**Problem:**
Keep the images out while you set down the data exactly.

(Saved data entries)
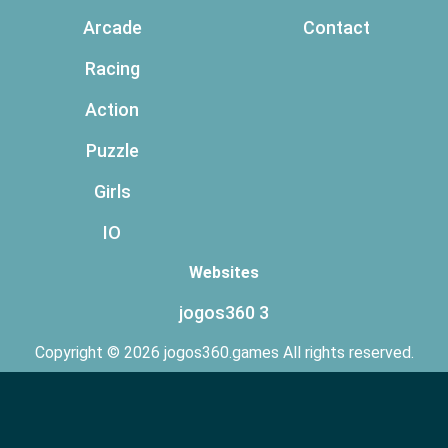
Arcade
Contact
Racing
Action
Puzzle
Girls
IO
Websites
jogos360 3
Copyright © 2026 jogos360.games All rights reserved.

**Result of this task:**
Arcade
Contact
Racing
Action
Puzzle
Girls
IO
Websites
jogos360 3
Copyright © 2026 jogos360.games All rights reserved.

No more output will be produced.